§ Co zrobić
Kontynuuj tekst o wystawie „Różowy nie istnieje”, zaczynając zaraz po jego ostatnim zdaniu.

7 września w Galerii Fotografii Interferencje w Podziemnym Olkuszu odbył się wernisaż wystawy Iwony Germanek Różowy nie istnieje.
Iwona Germanek to artystka wizualna posługująca się fotografią, którą często łączy z technikami plastycznymi.
Rodzaj użytych przez nią materiałów pełni rolę metafory wpisującej się w tematykę projektu.
Wystawa „Różowy nie istnieje” jest opowieścią autorki o depresji córki Wiktorii i powolnym procesie zdrowienia dzięki terapii i pracy nad sobą.
Artystka wykorzystała również autoportrety córki, a także jej zdjęcia z dzieciństwa.
Każdy zna kogoś, kto cierpi lub cierpiał na depresję, albo sam ją przeżył. To okrutna choroba, bo odbiera życiu życie i barwy pozostawiając czerń i odcienie szarości.

[Obrazy stron i wyodrębniony tekst]

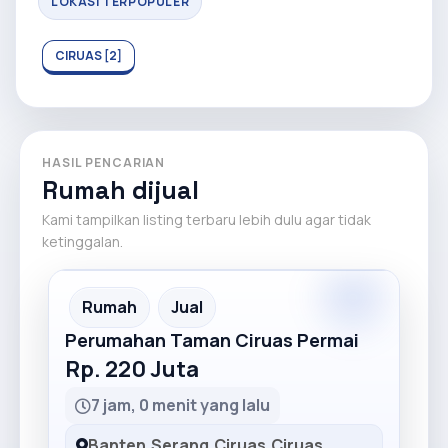
LOKASI TERPOPULER
CIRUAS [2]
HASIL PENCARIAN
Rumah dijual
Kami tampilkan listing terbaru lebih dulu agar tidak
ketinggalan.
Premium
Recommended
Rumah
Jual
Perumahan Taman Ciruas Permai
Rp. 220 Juta
7 jam, 0 menit yang lalu
Banten
,
Serang
,
Ciruas
,
Ciruas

§ Odpowiedź poniżej
Różowy kolor nie istnieje, ponieważ nie ma takiej długości fali elektromagnetycznej, która by mu odpowiadała. Jest tylko interpretacją mózgu. Ale właśnie ten kolor, jak krople radości, pojawiał się na obrazach Wiktorii w miarę procesu zdrowienia.
Zapraszamy na tę pełną symboliki wystawę. Chciałam też wyjaśnić, że założenie przez mnie różowej sukienki było całkowicie przypadkowe.